Cultured White Cells Plus Interleukin-2 to Treat Advanced Kidney Cancer
Status:
Terminated
Trial end date:
2008-03-01
Target enrollment:
Participant gender:
Summary
Background:
- Some patients with advanced kidney cancer have immune cells that can recognize and kill
their cancer, but the cells are not active enough or numerous enough to accomplish this
on their own.
- In recent studies of patients with advanced melanoma, some patients given special
tumor-fighting cells (cells taken from the patient's tumor cells and grown in the
laboratory) showed some anti-tumor response.
Objectives:
-To determine whether special tumor-fighting cells taken from the patient's blood or tumor
and grown in the laboratory can cause tumors in patients with kidney cancer to shrink when
they are given back to the patient along with interleukin-2.
Eligibility: Patients 18 years of age or older with advanced kidney cancer.
Design:
- Up to 29 patients will be treated in this study.
- Patients undergo tumor biopsy to collect tumor cells for creating special tumor-fighting
cells for later infusion.
- Patients undergo apheresis to collect stem cells for later re-infusion. For apheresis,
whole blood is collected through a needle in an arm vein and circulated through a
cell-separating machine where the stem cells are extracted. The rest of the blood is
returned through the same needle or a needle in the other arm.

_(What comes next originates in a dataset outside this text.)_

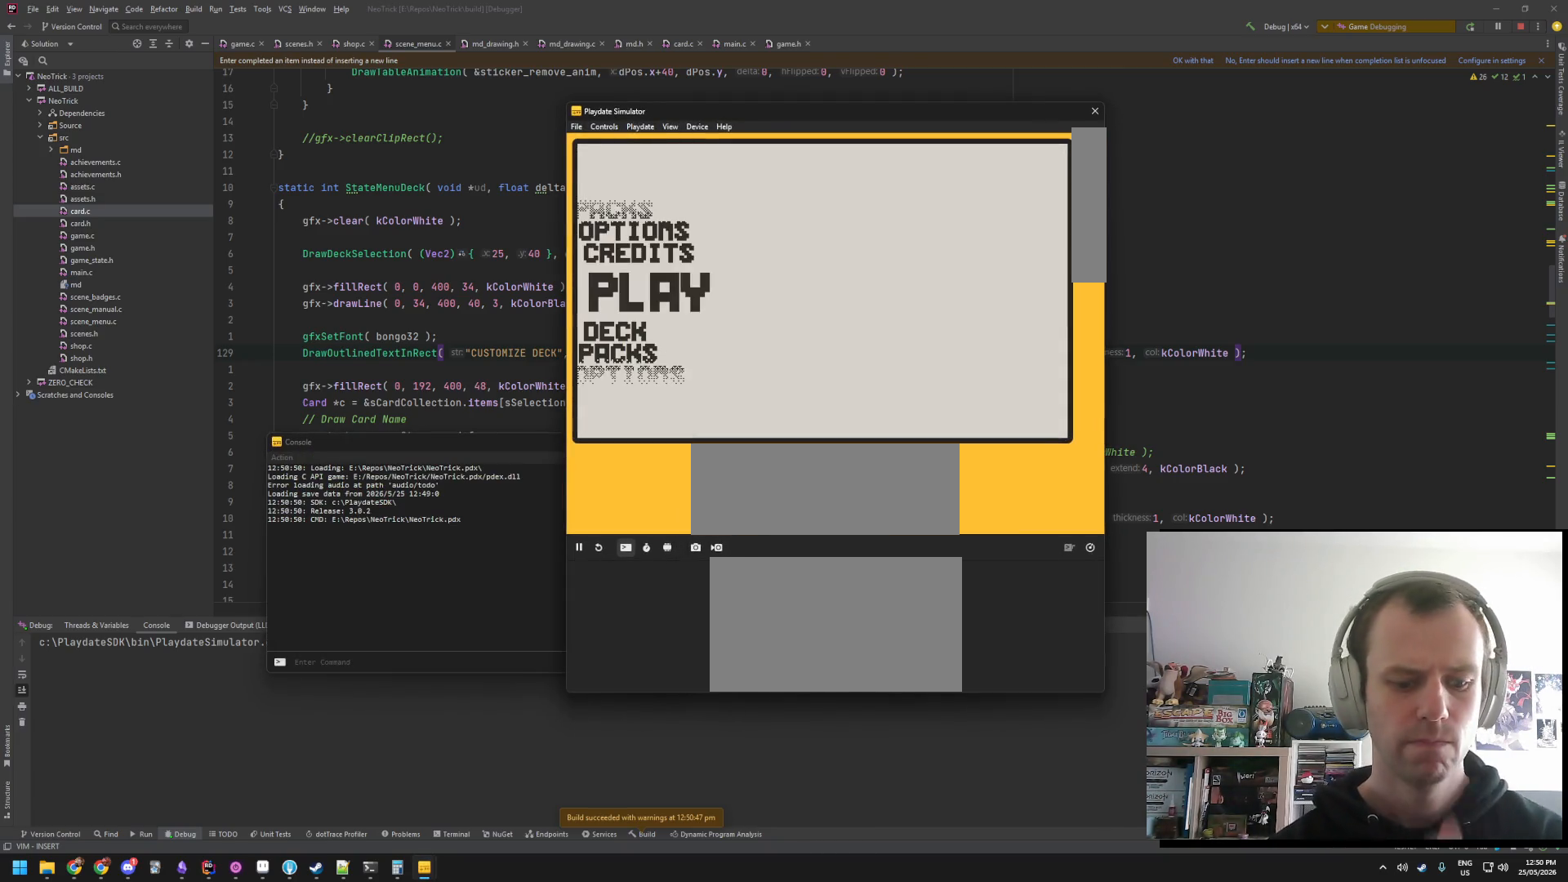
{"buttons": [], "events": []}
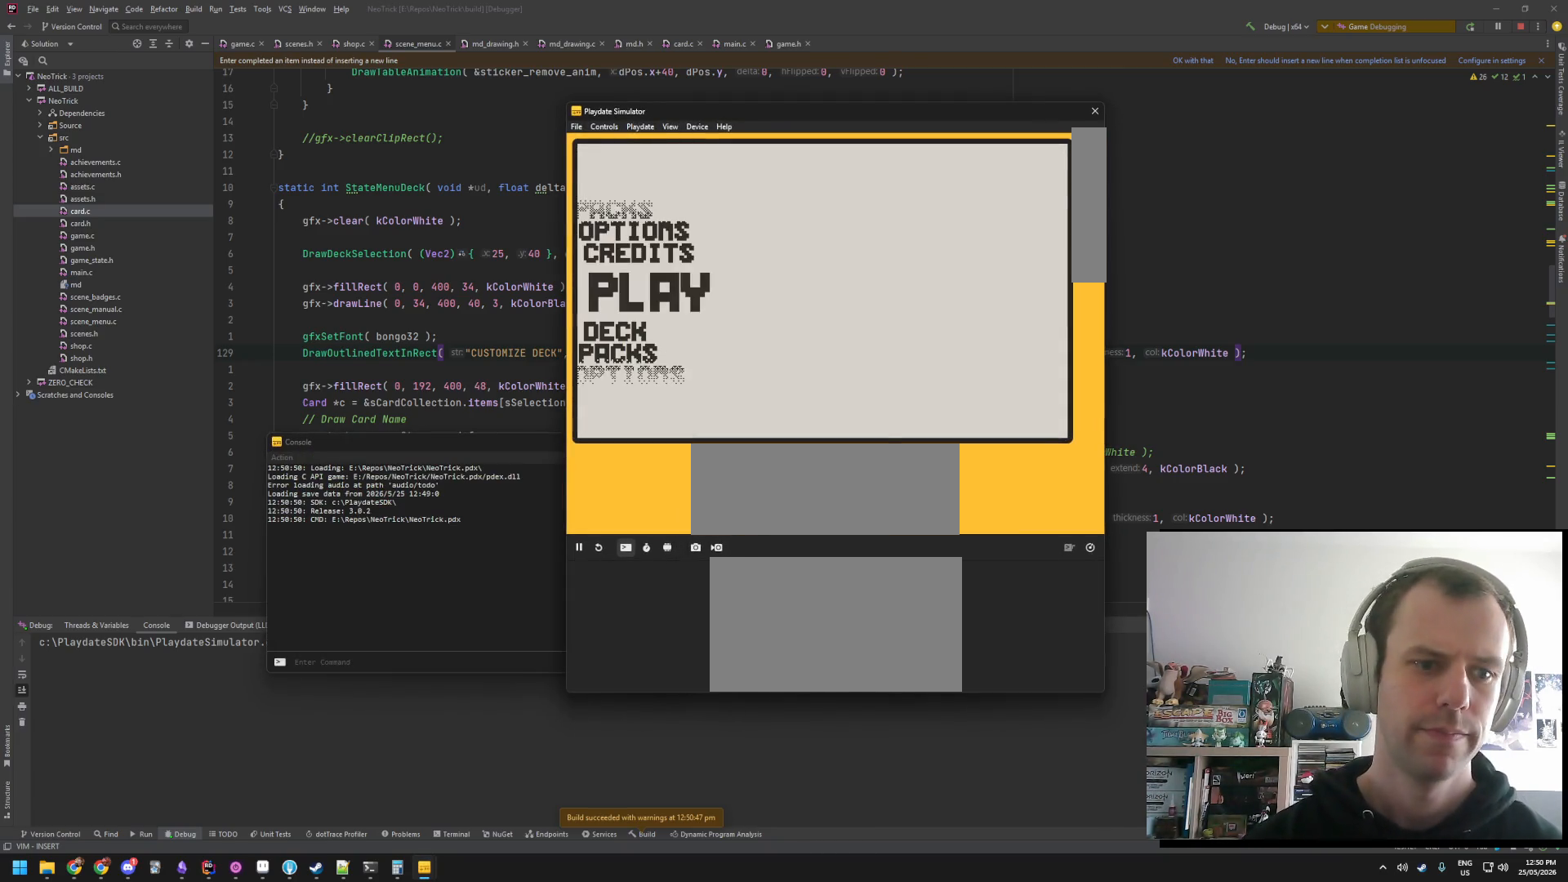
{"buttons": [], "events": [[284, "A", "down"], [367, "A", "up"]]}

- Before receiving the treated white cells, patients are given two drugs to suppress the
immune system so the treated cells can work without interference from immune system
cells. They are given cyclophosphamide over 2 days through a catheter (plastic tube
inserted into a vein in the arm or neck) and fludarabine through the catheter over 15-30
minutes for the next 5 days.
- The day after the last dose of fludarabine, the tumor-fighting cells are infused through
a vein over 10-20 minutes.
- Following the cell infusion, patients start treatment with high-dose interleukin-2 every
8 hours for a maximum of 12 doses.
- Patients are evaluated with x-ray studies about 1 month after receiving the cells and
interleukin 2 (IL-2) to look for tumor response to treatment. Those who show significant
improvement continue to receive treatment until the treated cells are used up or the
patient no longer benefits or develops unacceptable side effects.